Combine two files

[Deleted User]
[Deleted User] New Altair Community Member
edited November 5 in Community Q&A
hi 

Is it possible to combine two data(train+test) and make a new data which the train part has label and the test with out label?

thank you

Best Answers

  • varunm1
    varunm1 New Altair Community Member
    Answer ✓
    Hello @mbs

    If the dataset has the same attribute names, you can use the append operator to append two datasets. If the test or train datasets have extra columns compared to each other, then you can use append (superset). Regarding testing data, do you have labels for testing data? If you do not have labels, you can use filter examples to separate testing data and use it for prediction. 

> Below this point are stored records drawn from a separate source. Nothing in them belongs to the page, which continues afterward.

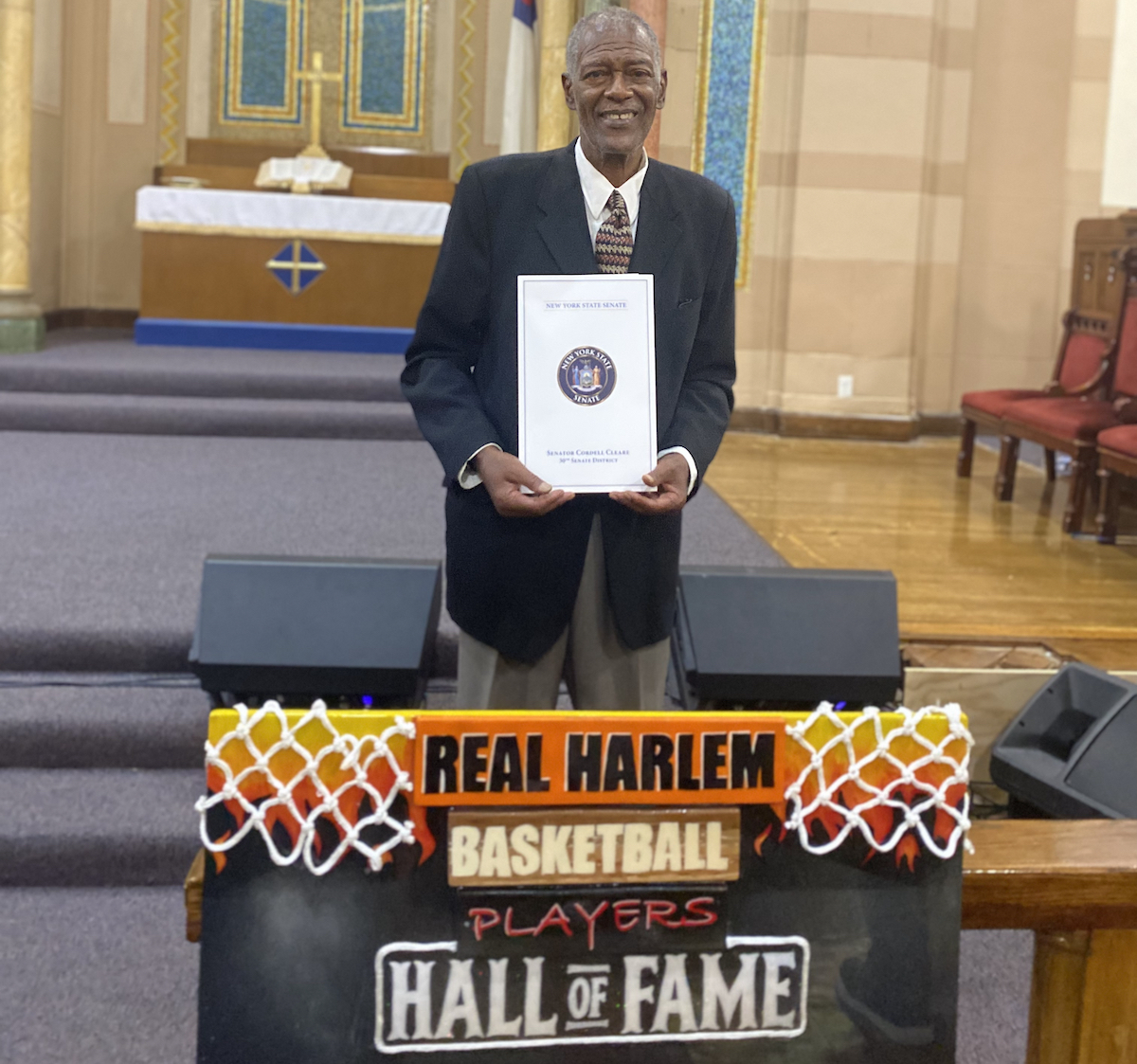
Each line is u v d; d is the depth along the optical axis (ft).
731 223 5.61
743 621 8.35
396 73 27.45
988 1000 7.45
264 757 2.93
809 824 3.06
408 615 8.25
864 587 8.55
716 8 22.13
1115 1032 3.74
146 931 8.05
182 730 9.47
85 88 26.35
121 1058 6.72
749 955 3.05
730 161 22.76
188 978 7.54
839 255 23.03
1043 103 23.88
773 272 23.38
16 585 11.23
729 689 8.23
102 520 13.71
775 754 2.99
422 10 27.30
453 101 27.58
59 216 26.25
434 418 5.36
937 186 23.71
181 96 26.78
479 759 2.93
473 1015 3.00
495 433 5.20
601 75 5.03
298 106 27.17
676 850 2.98
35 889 8.58
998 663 10.35
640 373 5.01
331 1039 2.99
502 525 5.48
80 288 26.94
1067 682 8.28
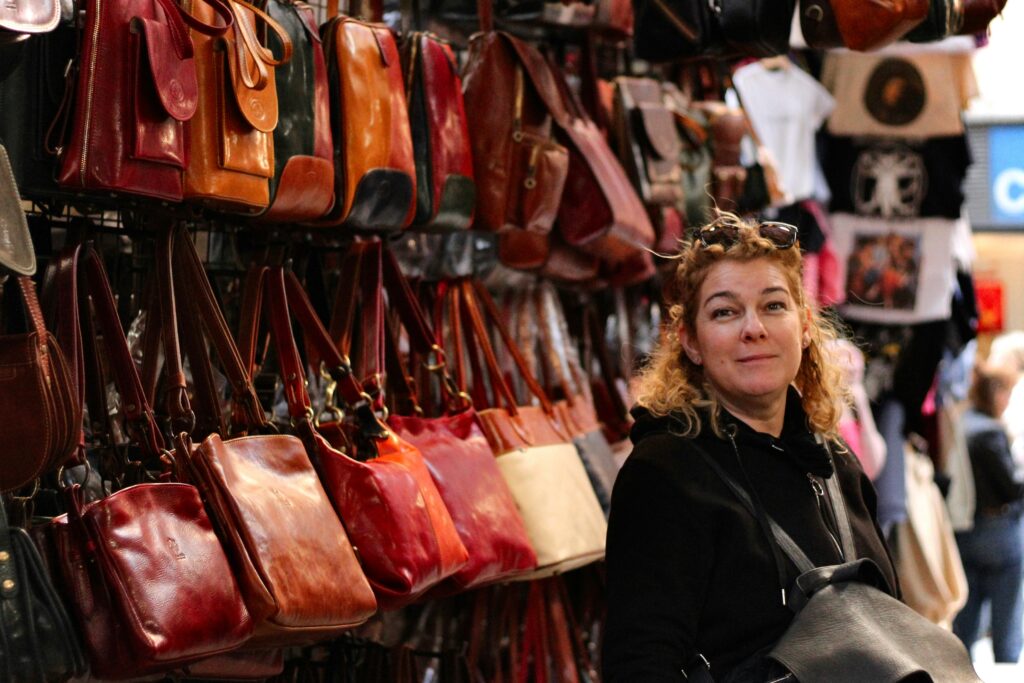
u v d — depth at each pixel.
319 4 2.99
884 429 5.46
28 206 2.63
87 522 1.86
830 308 2.54
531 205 3.06
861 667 1.87
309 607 2.05
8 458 1.82
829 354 2.42
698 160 3.97
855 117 5.35
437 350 2.83
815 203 5.21
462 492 2.64
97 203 2.26
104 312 2.10
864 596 2.02
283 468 2.17
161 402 2.47
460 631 3.20
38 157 2.01
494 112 3.01
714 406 2.16
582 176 3.23
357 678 2.72
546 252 3.30
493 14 3.31
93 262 2.11
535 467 2.93
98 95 1.98
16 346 1.82
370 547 2.28
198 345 2.25
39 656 1.72
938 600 5.45
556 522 2.89
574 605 3.52
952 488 6.31
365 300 2.64
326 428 2.50
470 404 2.86
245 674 2.28
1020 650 6.68
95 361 2.12
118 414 2.40
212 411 2.25
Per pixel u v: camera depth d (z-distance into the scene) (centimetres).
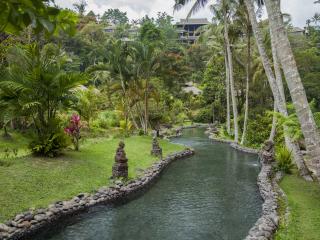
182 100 4844
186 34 8031
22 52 1351
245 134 2500
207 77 4472
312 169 1404
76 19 201
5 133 1691
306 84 2912
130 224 880
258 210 1001
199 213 974
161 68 2903
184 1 1812
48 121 1328
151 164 1557
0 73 1254
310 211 862
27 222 788
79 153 1472
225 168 1648
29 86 1257
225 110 4244
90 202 980
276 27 652
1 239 700
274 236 728
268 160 1582
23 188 951
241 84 3662
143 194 1174
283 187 1160
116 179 1194
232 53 3222
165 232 829
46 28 165
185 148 2184
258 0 1975
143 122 2764
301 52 3103
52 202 916
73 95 1443
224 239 788
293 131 1113
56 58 1469
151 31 4022
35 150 1268
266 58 1459
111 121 2944
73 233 813
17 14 163
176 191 1216
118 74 2522
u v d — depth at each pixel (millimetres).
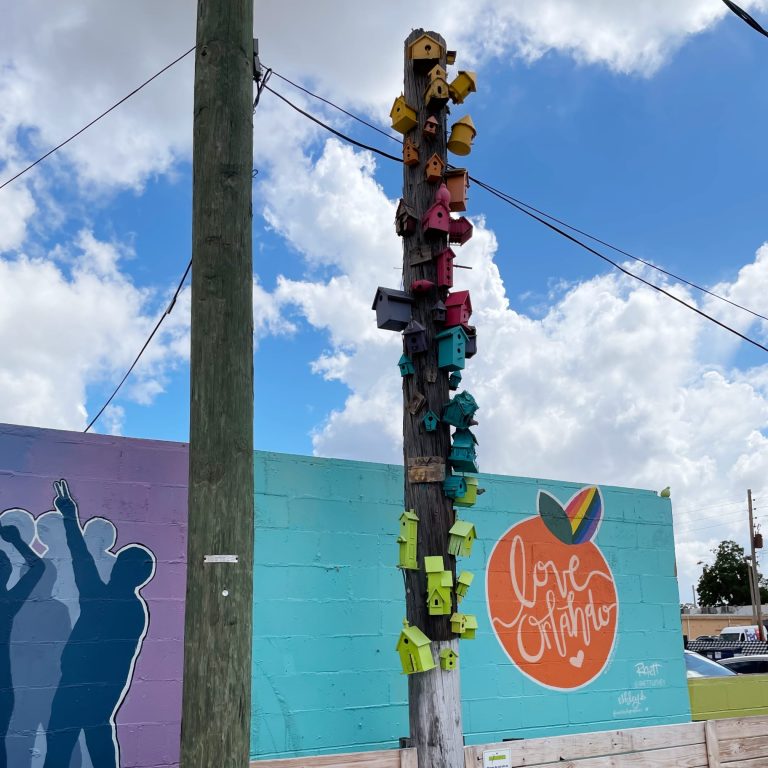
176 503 6449
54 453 6047
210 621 3719
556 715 8281
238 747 3646
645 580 9391
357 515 7441
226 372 3984
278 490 7031
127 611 6102
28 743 5617
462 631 5648
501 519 8383
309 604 7000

    If you have labels for testing data, my suggestion is to use "generate attribute" to add a new attribute (with the same name) in both training and testing sets, this new attribute can have a value "Tra" for training and "Tes" for testing. This way, we can filter them after appending using this new column.
  • varunm1
    varunm1 New Altair Community Member
    Answer ✓
    You informed me that you already created a single file (manually) with data consisting of unlabeled and labeled samples, Am I right? If you did this, just import that new file and use filter examples as I said earlier. If you still have a problem with attribute names, delete that row and try to create new attribute names.

Answers

  • varunm1
    varunm1 New Altair Community Member
    Answer ✓
    Hello @mbs

    If the dataset has the same attribute names, you can use the append operator to append two datasets. If the test or train datasets have extra columns compared to each other, then you can use append (superset). Regarding testing data, do you have labels for testing data? If you do not have labels, you can use filter examples to separate testing data and use it for prediction. 

    If you have labels for testing data, my suggestion is to use "generate attribute" to add a new attribute (with the same name) in both training and testing sets, this new attribute can have a value "Tra" for training and "Tes" for testing. This way, we can filter them after appending using this new column.
  • [Deleted User]
    [Deleted User] New Altair Community Member
    edited October 2019
    @varunm1

    thank you for the answer but it is a bit complex so could you please send me an example ( process)?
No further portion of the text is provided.